There are two types of surgery commonly used to treat the lymph nodes – a Sentinel Lymph Node Biopsy (SLNB) and an axillary dissection/axillary clearance.
Sentinel node biopsy – Sentinel node biopsy involves the removal and assessment of the lymph node or nodes which will likely be affected by cancer first. Surgeons determine the sentinel node by injecting a dye into the breast to determine which node or nodes the dye spreads to first.
The procedure is usually performed during the same operation as breast conservation surgery or mastectomy, with the nodes assessed by a pathologist to determine whether there are cancerous cells present. If so, the patient will then require the removal of further lymph nodes in the form of axillary dissection surgery.
In most instances, subsequent surgery for a further axillary dissection will be undertaken at a later time.
In select cases, this assessment can be undertaken immediately, and surgeons can proceed to remove further nodes if required.
Axillary dissection/axillary clearance – Axillary dissection involves the removal of several lymph nodes from the armpit. This is done if the cancer advanced or if there was pre-operative evidence that the cancer had spread to the lymph nodes.
If possible, this procedure is performed at the same time as breast conservation surgery or mastectomy. The removed nodes will then be examined by a pathologist and the results will determine what further treatment may be required.
Surgery for secondary breast cancer
Secondary breast cancer is cancer that has spread to other parts of the body. It may have occurred prior to or after treatment, or the breast cancer may have returned years later.
Surgery is not generally recommended as a preferred treatment option for secondary breast cancer although it can be used to alleviate symptoms and to remove small tumours elsewhere in the body. This is because the breast cancer may be difficult to remove and there is a high likelihood of cancers elsewhere.
The aim of treatment for secondary breast cancer is to slow the spread of cancer, relieve symptoms and provide quality of life. It may involve chemotherapy, radiation therapy, or biological therapies.
Reconstructive surgery is an option for both lumpectomy and full mastectomy patients to restore the appearance and symmetry of the breasts.
Breast reconstruction utilises tissue taken from elsewhere in the body or synthetic implants. The procedure is usually performed by a plastic surgeon and can be undertaken at the time of a mastectomy (immediate reconstruction) or in the period afterwards (delayed reconstruction).
If breast reconstruction is an option you may wish to pursue you should discuss your available alternatives with your doctor and team of medical professionals.

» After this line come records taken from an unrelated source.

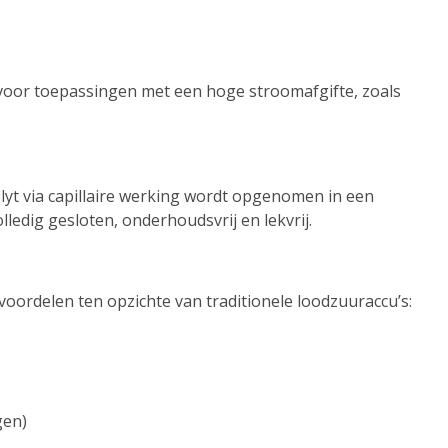
 voor toepassingen met een hoge stroomafgifte, zoals
lyt via capillaire werking wordt opgenomen in een
lledig gesloten, onderhoudsvrij en lekvrij.
voordelen ten opzichte van traditionele loodzuuraccu’s:
gen)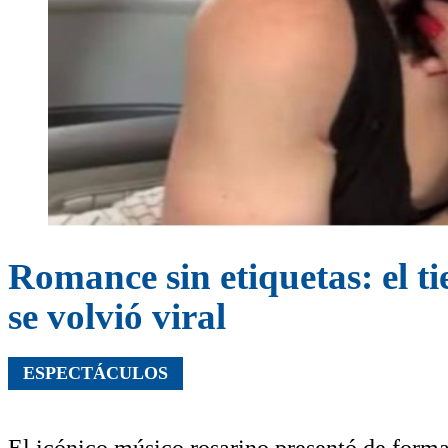
Romance sin etiquetas: el t
se volvió viral
ESPECTÁCULOS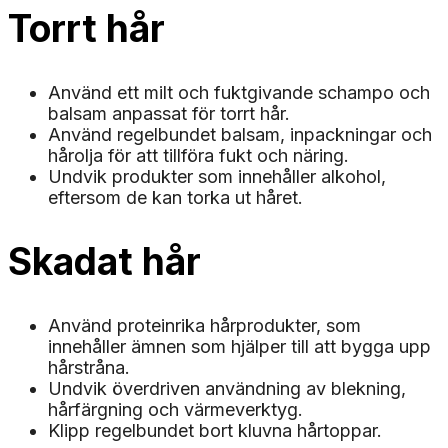
Torrt hår
Använd ett milt och fuktgivande schampo och
balsam anpassat för torrt hår.
Använd regelbundet balsam, inpackningar och
hårolja för att tillföra fukt och näring.
Undvik produkter som innehåller alkohol,
eftersom de kan torka ut håret.
Skadat hår
Använd proteinrika hårprodukter, som
innehåller ämnen som hjälper till att bygga upp
hårstråna.
Undvik överdriven användning av blekning,
hårfärgning och värmeverktyg.
Klipp regelbundet bort kluvna hårtoppar.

Implants involve the placement of saline or silicon-filled implants to reconstruct the shape of the breast. Before having permanent implants inserted, a patient may have temporary expanders put in place to create a pocket for the implant.
The look and feel of silicone or saline filled implants varies and, as with most medical procedures, there are risks involved including further scarring and infection. You should talk at length with your doctor about options that may suit you.
Tissue flap procedure
These procedures use healthy tissue from elsewhere in the body to reshape the breast. Available sites can include the upper stomach, abdomen, upper back and buttock. As this procedure involves the harvesting of tissue and healthy reconnection of blood supply, it may not be a viable alternative for women who suffer diabetes or smoke.
For many women who have undergone a mastectomy, external prosthetic devices comprise at least part of their post operative experience. These artificial breasts are filled with silicone or saline and are inserted into a mastectomy bra to give the uniform appearance of breasts. They can be used permanently or as an interim measure during the period between a mastectomy and breast reconstruction.
Breast reduction (Reduction Mammoplasty)
This may be an option for the woman with large breasts, where a reduction in the “non-cancerous” breast is undertaken to achieve symmetry, with or without any further surgery to the “cancerous” side.